THE CHEMOTON THEORY
Chemoton theory is a uniquely comprehensive, exact and quantitative, pioneering and surprising scientific theory of the 20th century showing how chemical processes are or can be organized into dynamical systems, from simple reactions through fluid automata to living cells.
It is uniquely comprehensive, since starting out from the coupling of chemical processes, passing through reaction chains and reaction nets to chemical cycles and their coupling, passing step by step it arrives to the design and realization of fluid (chemical) machineries, and by coupling the operation of autocatalytic cycles, to the design of self-reproducing automata. By building into these systems fluid information storage, it proves that the self-reproducing program-controlled fluid (chemical) automata, the chemotons, behave like living systems. Furthermore the theory proves that by considering their basic chemical operation, living systems are systems of chemoton organization, and thus by crossing over the borderline between chemistry and biology, it creates the minimum system of life definable also quantitatively by using cycle stoichiometry. By means of this, the process of the origin of life can be sketched step by step up to the appearance of information sequences, i.e. to the birth of enzymes and genes. Simultaneously, it provides a guideline to the synthesis of artificial living systems.

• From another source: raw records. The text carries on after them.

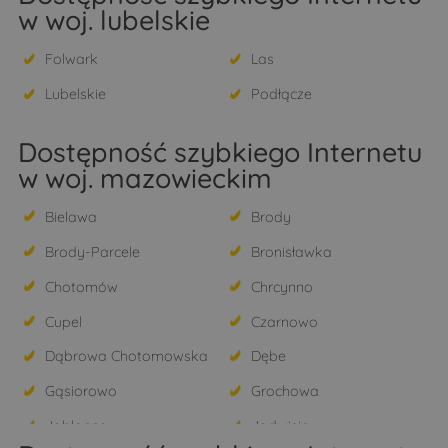
w woj. lubelskie
Folwark
Las
Lubelskie
Podłącze
Dostępność szybkiego Internetu
w woj. mazowieckim
Bielawa
Brody
Brody-Parcele
Bronisławka
Chotomów
Chrcynno
Cupel
Czarnowo
Dąbrowa Chotomowska
Dębe
Gąsiorowo
Grochowa
Jabłonna
Jadwisin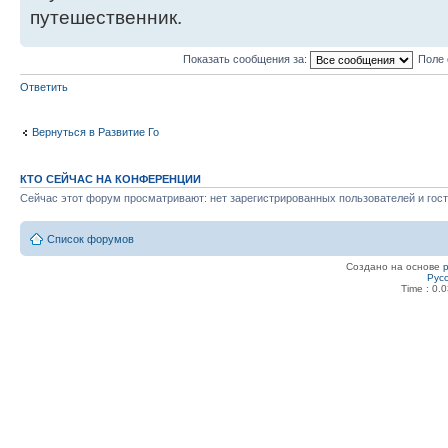
путешественник.
Показать сообщения за:
Поле 
Ответить
Вернуться в Развитие Го
КТО СЕЙЧАС НА КОНФЕРЕНЦИИ
Сейчас этот форум просматривают: нет зарегистрированных пользователей и гост
Список форумов
Создано на основе
Рус
Time : 0.0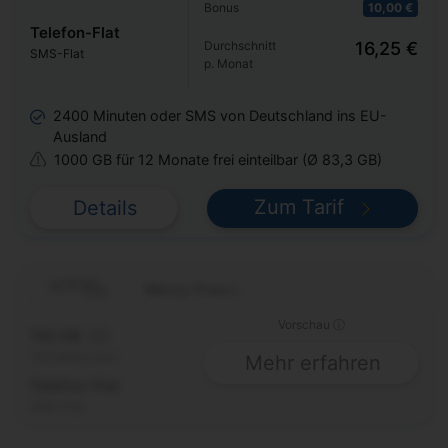
Bonus
10,00 €
Telefon-Flat
Durchschnitt
16,25 €
SMS-Flat
p. Monat
2400 Minuten oder SMS von Deutschland ins EU-
Ausland
1000 GB für 12 Monate frei einteilbar (Ø 83,3 GB)
Zum Tarif
Details
Worry-Free L
Vorschau ⓘ
150 GB
5G
100 Mbit/s max.
Mehr erfahren
Telefon-Flat
SMS-Flat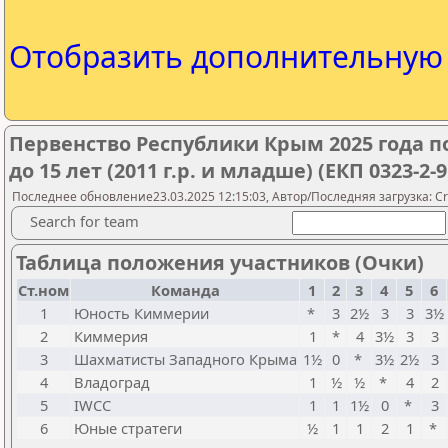
Отобразить дополнительну
Первенство Республики Крым 2025 года 
до 15 лет (2011 г.р. и младше) (ЕКП 0323-2-9
Последнее обновление23.03.2025 12:15:03, Автор/Последняя загрузка: Cr
Search for team
Таблица положения участников (Очки)
Ст.ном
Команда
1
2
3
4
5
6
1
Юность Киммерии
*
3
2½
3
3
3½
2
Киммерия
1
*
4
3½
3
3
3
Шахматисты Западного Крыма
1½
0
*
3½
2½
3
4
Владоград
1
½
½
*
4
2
5
IWCC
1
1
1½
0
*
3
6
Юные стратеги
½
1
1
2
1
*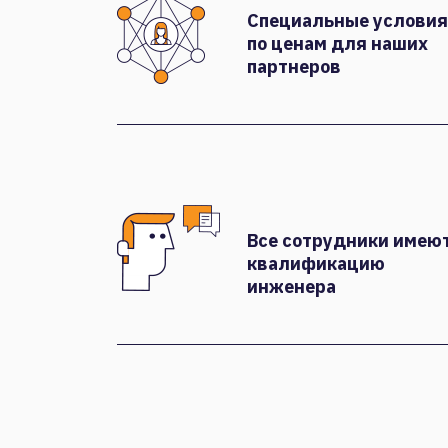
Специальные условия
по ценам для наших
партнеров
Все сотрудники имею
квалификацию
инженера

It is exact and quantitative, since a new field of arithmetics, the so-called cycle stoichiometry has been elaborated for use in chemoton theory, making the arithmetic characterization of fed-back networks (cyclic processes) possible. Thereby – in contrast to, for instance the similarly comprehensive evolution theory of Darwin in the nineteenth century – each step of chemoton theory can be characterized mathematically and calculated quantitatively. This makes the design of fluid (chemical) automata by engineering methods possible.